Use as many panels as the story needs — no artificial minimum or maximum. Two panels (full log-scale + recent zoom) is the right default for equity curves spanning years. Cross-sectional or multi-feature analysis often warrants more: IC over time, per-year heatmap, bootstrap null overlay, and quintile spread each earn their own panel when they add to the verdict.
Pin the embedded chart URL to the full 40-char SHA from git rev-parse <short>, pasted verbatim. The raw.githubusercontent.com URL is exact-match or 404 — never type SHA hex from memory or hand-extend a short SHA. A PR once shipped with a 404'd chart for exactly this.

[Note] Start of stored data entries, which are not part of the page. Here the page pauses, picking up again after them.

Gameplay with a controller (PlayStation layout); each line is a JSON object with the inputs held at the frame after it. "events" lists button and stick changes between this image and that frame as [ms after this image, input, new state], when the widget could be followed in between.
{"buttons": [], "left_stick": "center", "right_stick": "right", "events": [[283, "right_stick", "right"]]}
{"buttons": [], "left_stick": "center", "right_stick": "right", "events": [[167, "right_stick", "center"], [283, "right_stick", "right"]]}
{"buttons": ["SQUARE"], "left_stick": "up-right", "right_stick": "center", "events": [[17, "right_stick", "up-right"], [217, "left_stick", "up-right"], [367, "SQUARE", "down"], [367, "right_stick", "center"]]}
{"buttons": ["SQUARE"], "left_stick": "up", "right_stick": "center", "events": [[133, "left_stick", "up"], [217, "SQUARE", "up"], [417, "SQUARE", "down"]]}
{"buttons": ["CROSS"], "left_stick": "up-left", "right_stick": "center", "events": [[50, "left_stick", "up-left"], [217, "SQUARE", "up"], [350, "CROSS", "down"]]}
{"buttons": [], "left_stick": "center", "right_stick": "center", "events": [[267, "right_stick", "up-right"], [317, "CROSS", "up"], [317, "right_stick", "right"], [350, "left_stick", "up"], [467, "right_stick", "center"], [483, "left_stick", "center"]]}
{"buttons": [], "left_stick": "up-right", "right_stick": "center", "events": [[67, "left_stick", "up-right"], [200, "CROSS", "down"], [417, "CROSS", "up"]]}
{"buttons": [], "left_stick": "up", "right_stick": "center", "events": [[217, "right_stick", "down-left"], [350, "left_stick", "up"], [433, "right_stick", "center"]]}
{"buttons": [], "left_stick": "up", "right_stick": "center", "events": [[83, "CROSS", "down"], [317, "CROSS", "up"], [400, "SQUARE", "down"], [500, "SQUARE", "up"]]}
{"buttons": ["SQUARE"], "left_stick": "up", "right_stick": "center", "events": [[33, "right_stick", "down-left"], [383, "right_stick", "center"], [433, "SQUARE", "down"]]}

Live-verification evidence uses the same mechanics as the chart. API responses, LLM smoke output, and spend logs that back a verification claim get committed under docs/_pr_evidence/<thing>/, linked in the PR pinned to a full 40-char SHA, and removed in the cleanup commit before squash-merge — exactly like the chart/table evidence above. A "PASS" claim doesn't merge without that linked, openable artifact (see CLAUDE.md Conventions → "Transcribe figures": PASS requires an inspectable artifact to already exist).

The script scaffold

scripts/verify_evidence_template.py is a runnable starting point adapted from the real horizon-sweep verifier. It already wires up: loading the latest artifact per config from artifacts/predictions/<model_id>/; recomputing skill_score, accuracy, base_rate, pred_rate, log_loss, n_oos from the artifact predictions; the cross-check against results_log.csv and the parity anchors; per-year strategy returns reconstructed from cached prices via lidr_core's own add_strategy_returns / performance_by_year (so the equity table is independent of the run that produced the artifact); a chart and a Markdown evidence.md with a PASS/FAIL gut-check block; and a non-zero exit on any failure. Fill in the # EDIT: markers and delete what you don't need. Read it top-to-bottom once before adapting — the docstring explains what each gut check guards.